Opinião

Crónica de um congresso

No final, o PSD terá de compreender que, para ter sucesso, é necessário juntar todas as sensibilidades do partido, discutir soluções, traçar um rumo preciso e arregaçar as mangas, porque todos somos poucos.

O XXXVIII Congresso Nacional do PSD anunciava-se como determinante para a definição do novo modelo de liderança do PSD, assim como da estabilidade interna que poderia vir a ser concedida ao presidente Rui Rio.

Os discursos, tanto dos vencedores como dos vencidos, anunciavam (com respetivamente menor ou maior relevância) que os resultados dos últimos atos eleitorais foram de derrota. Que o partido perdeu eleitores, perdeu militantes ativos, perdeu apoiantes, especialmente nos grandes centros urbanos. Que o PSD está em risco de se tornar irrelevante porque estamos a perder a mensagem diferenciadora e de esperança a que habituámos os portugueses.

A Social Democracia Portuguesa tem sido vanguardista nas reformas e visionária nos temas. A título de exemplo muitos recordaram Carlos Pimenta, que já promovia a defesa do ambiente na década de oitenta do século passado quando o PAN ainda nem pensava ser projeto político.

E mais do que as bandeiras, foi a constatação de que o preço político pago pelo PSD para mais uma vez salvar Portugal da ruína criada por anos de governação socialista estava a ser muito alto e muito injusto.

Também muito se falou sobre a estabilidade interna.

Do lado de Rui Rio há que destacar as intervenções de José Silvano e Salvador Malheiro, dois discursos muito diferentes mas que demonstram que Rui Rio tem uma estratégia montada. Silvano será o elemento do aparelho para preparar os próximos desafios (regionais e autárquicas) e Malheiro procurará ser o “ideólogo”, o elemento que fala para fora e que tentará mobilizar e unir o partido em torno da mensagem do Presidente.

Do outro lado, Luís Montenegro pretendeu passar duas mensagens. Uma mais clara, outra mais subliminar: que o PSD deverá focar-se no combate ao PS e, de forma mais subliminar, que ele próprio irá continuar a ser uma alternativa interna.

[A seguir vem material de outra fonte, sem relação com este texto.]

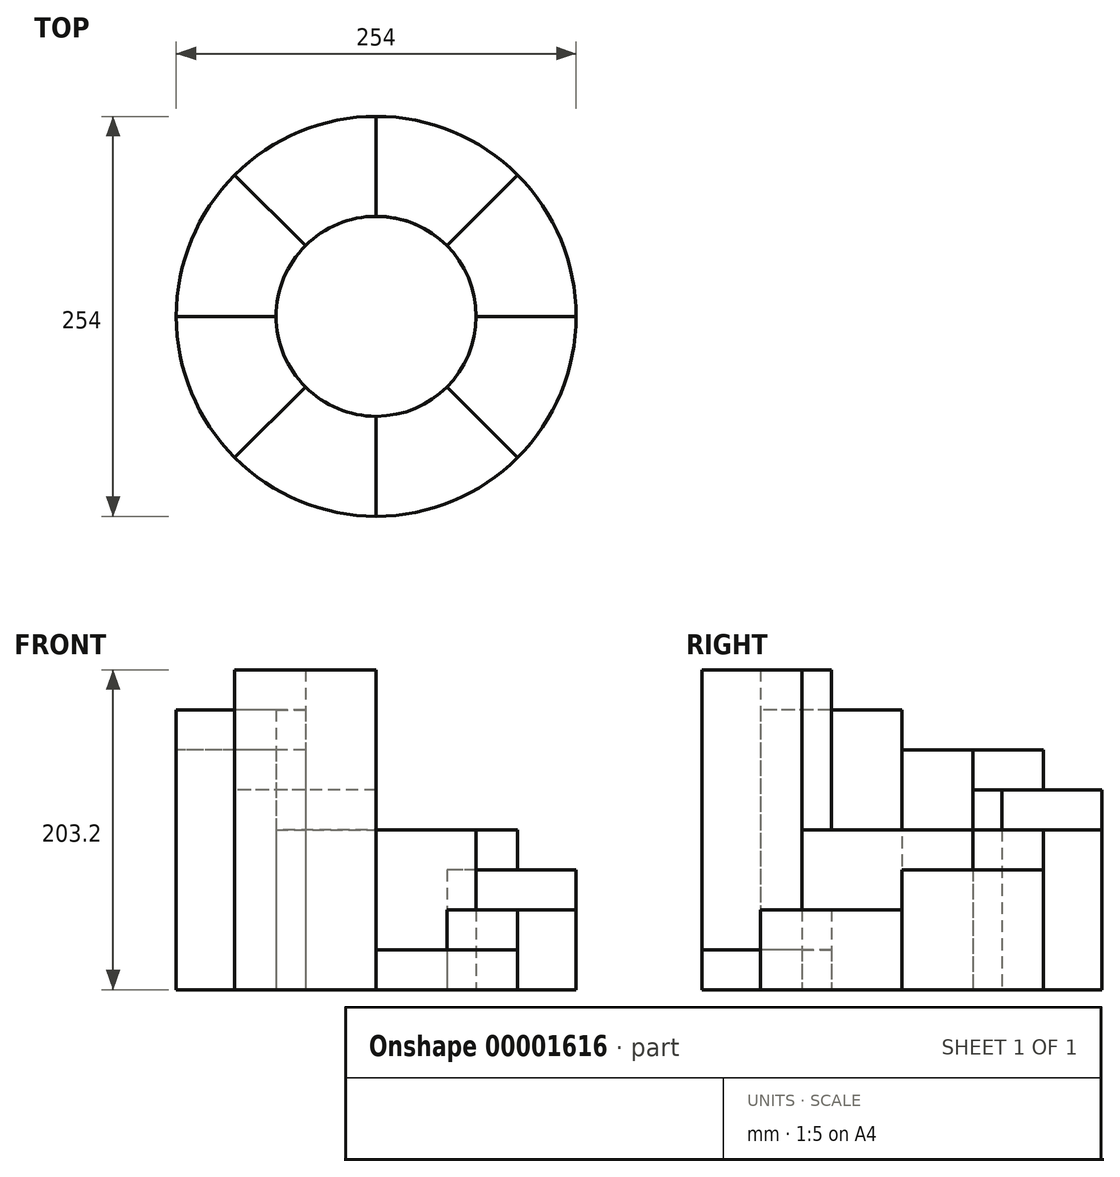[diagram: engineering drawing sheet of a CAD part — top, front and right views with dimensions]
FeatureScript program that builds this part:
annotation { "Feature Type Name" : "Feature", "Feature Type Description" : "" }
export const myFeature = defineFeature(function(context is Context, id is Id, definition is map)
    precondition{}
    {
        {
            var Q0;
            Q0=qCreatedBy(makeId("Top.planeOp"),FACE);
            var sketch = newSketch(context, id + "F0", { "sketchPlane" : qUnion([Q0])});
            skCircle(sketch, "E0", {"center": v(0, 0) * mm, "radius": 127 * mm});
            skCircle(sketch, "E1", {"center": v(0, 0) * mm, "radius": 63.5 * mm});
            skLineSegment(sketch, "E2", {"start": v(0, -63.5) * mm, "end": v(0, -127) * mm});
            skLineSegment(sketch, "E3", {"start": v(44.9, -44.9) * mm, "end": v(89.8, -89.8) * mm});
            skLineSegment(sketch, "E4", {"start": v(0, 63.5) * mm, "end": v(0, 127) * mm});
            skLineSegment(sketch, "E5", {"start": v(-44.9, 44.9) * mm, "end": v(-89.8, 89.8) * mm});
            skLineSegment(sketch, "E6", {"start": v(-63.5, 0) * mm, "end": v(-127, 0) * mm});
            skLineSegment(sketch, "E7", {"start": v(-44.9, -44.9) * mm, "end": v(-89.8, -89.8) * mm});
            skLineSegment(sketch, "E8", {"start": v(0, -95.25) * mm, "end": v(67.35, -67.35) * mm, "construction": true});
            skLineSegment(sketch, "E9", {"start": v(0, 95.25) * mm, "end": v(-67.35, 67.35) * mm, "construction": true});
            skLineSegment(sketch, "E10", {"start": v(-67.35, 67.35) * mm, "end": v(-95.25, 0) * mm, "construction": true});
            skLineSegment(sketch, "E11", {"start": v(-95.25, 0) * mm, "end": v(-67.35, -67.35) * mm, "construction": true});
            skLineSegment(sketch, "E12", {"start": v(-67.35, -67.35) * mm, "end": v(0, -95.25) * mm, "construction": true});
            skLineSegment(sketch, "E13", {"start": v(127, 0) * mm, "end": v(63.5, 0) * mm});
            skLineSegment(sketch, "E14", {"start": v(89.8, 89.8) * mm, "end": v(44.9, 44.9) * mm});
            skLineSegment(sketch, "E15", {"start": v(67.35, -67.35) * mm, "end": v(95.25, 0) * mm, "construction": true});
            skLineSegment(sketch, "E16", {"start": v(95.25, 0) * mm, "end": v(67.35, 67.35) * mm, "construction": true});
            skLineSegment(sketch, "E17", {"start": v(67.35, 67.35) * mm, "end": v(0, 95.25) * mm, "construction": true});
            skSolve(sketch);
        }
        {
            var Q0;
            {var subQ1=sQuery(id+"F0.wireOp",EDGE,"E2");Q0=makeQuery(id+"F0.imprint","IMPRINT",FACE,{"disambiguationData":[TD([[makeQuery(id+"F0.imprint","IMPRINT",EDGE,{"derivedFrom":subQ1}),1.0]])]});}
            extrude(context, id + "F1", {"entities" : qUnion([Q0]), "depth" : 25.4 * mm});
        }
        {
            var Q0;
            {var subQ0=sQuery(id+"F0.wireOp",EDGE,"E3");Q0=makeQuery(id+"F0.imprint","IMPRINT",FACE,{"disambiguationData":[TD([[makeQuery(id+"F0.imprint","IMPRINT",EDGE,{"derivedFrom":subQ0}),1.0]])]});}
            extrude(context, id + "F2", {"entities" : qUnion([Q0]), "depth" : 50.8 * mm});
        }
        {
            var Q0;
            {var subQ1=sQuery(id+"F0.wireOp",EDGE,"E13");Q0=makeQuery(id+"F0.imprint","IMPRINT",FACE,{"disambiguationData":[TD([[makeQuery(id+"F0.imprint","IMPRINT",EDGE,{"derivedFrom":subQ1}),-1.0]])]});}
            extrude(context, id + "F3", {"entities" : qUnion([Q0]), "depth" : 76.2 * mm});
        }
        {
            var Q0;
            {var subQ1=sQuery(id+"F0.wireOp",EDGE,"E4");Q0=makeQuery(id+"F0.imprint","IMPRINT",FACE,{"disambiguationData":[TD([[makeQuery(id+"F0.imprint","IMPRINT",EDGE,{"derivedFrom":subQ1}),-1.0]])]});}
            extrude(context, id + "F4", {"entities" : qUnion([Q0]), "depth" : 101.6 * mm});
        }
        {
            var Q0;
            {var subQ1=sQuery(id+"F0.wireOp",EDGE,"E4");Q0=makeQuery(id+"F0.imprint","IMPRINT",FACE,{"disambiguationData":[TD([[makeQuery(id+"F0.imprint","IMPRINT",EDGE,{"derivedFrom":subQ1}),1.0]])]});}
            extrude(context, id + "F5", {"entities" : qUnion([Q0]), "depth" : 127 * mm});
        }
        {
            var Q0;
            {var subQ2=sQuery(id+"F0.wireOp",EDGE,"E5");Q0=makeQuery(id+"F0.imprint","IMPRINT",FACE,{"disambiguationData":[TD([[makeQuery(id+"F0.imprint","IMPRINT",EDGE,{"derivedFrom":subQ2}),1.0]])]});}
            extrude(context, id + "F6", {"entities" : qUnion([Q0]), "depth" : 152.4 * mm});
        }
        {
            var Q0;
            {var subQ1=sQuery(id+"F0.wireOp",EDGE,"E6");Q0=makeQuery(id+"F0.imprint","IMPRINT",FACE,{"disambiguationData":[TD([[makeQuery(id+"F0.imprint","IMPRINT",EDGE,{"derivedFrom":subQ1}),1.0]])]});}
            extrude(context, id + "F7", {"entities" : qUnion([Q0]), "depth" : 177.8 * mm});
        }
        {
            var Q0;
            {var subQ1=sQuery(id+"F0.wireOp",EDGE,"E2");Q0=makeQuery(id+"F0.imprint","IMPRINT",FACE,{"disambiguationData":[TD([[makeQuery(id+"F0.imprint","IMPRINT",EDGE,{"derivedFrom":subQ1}),-1.0]])]});}
            extrude(context, id + "F8", {"entities" : qUnion([Q0]), "depth" : 203.2 * mm});
        }
        {
            var Q0;
            {var subQ0=sQuery(id+"F0.wireOp",EDGE,"E1");var subQ8=makeQuery(id+"F0.imprint","INTERSECT",VERTEX,{"derivedFrom":[subQ0,sQuery(id+"F0.wireOp",EDGE,"E13")]});Q0=makeQuery(id+"F0.imprint","IMPRINT",FACE,{"disambiguationData":[TD([[makeQuery(id+"F0.imprint","IMPRINT",EDGE,{"disambiguationData":[TD([[subQ8,-1.0]])],"derivedFrom":subQ0}),1.0]])]});}
            extrude(context, id + "F9", {"entities" : qUnion([Q0]), "depth" : 101.6 * mm});
        }
    });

Miguel Pinto Luz centrou a sua mensagem no conceito de que a unidade é construída à volta das ideias, e que as suas eram agora de todos, reforçando que o futuro continuará a dizer presente, apelando a novos rostos para os desafios que se avizinham.

Porém, a surpresa do congresso foi a eleição de Paulo Colaço como Presidente da Jurisdição. Importa realçar que foi uma vitória das bases e não deste ou daquele candidato (aliás basta analisar os resultados para compreender que ele teve votos dos três candidatos).

E é sobre Paulo Colaço que recai o momento menos feliz do congresso, quando já depois de se saber que era candidato e ter sido um dos primeiros a inscrever-se para discursar, foi só chamado pela mesa já de madrugada. No futuro tem de existir mais transparência da mesa, indicando publicamente as ordens de inscrição.

No final, Rui Rio discursou para o país, e traçou as linhas estratégicas para as eleições regionais e autárquicas, identificou um país mergulhado em inúmeros problemas, à espera de respostas, e um Governo perito em propaganda, mestre na arte da ilusão, mas absolutamente inexistente em ação.

No final, o PSD terá de compreender que, para ter sucesso, é necessário juntar todas as sensibilidades do partido, discutir soluções, traçar um rumo preciso e arregaçar as mangas, porque todos somos poucos.

Nos próximos meses continuará essa discussão e dela nascerá o caminho e o capital de esperança que pode fazer mover Portugal.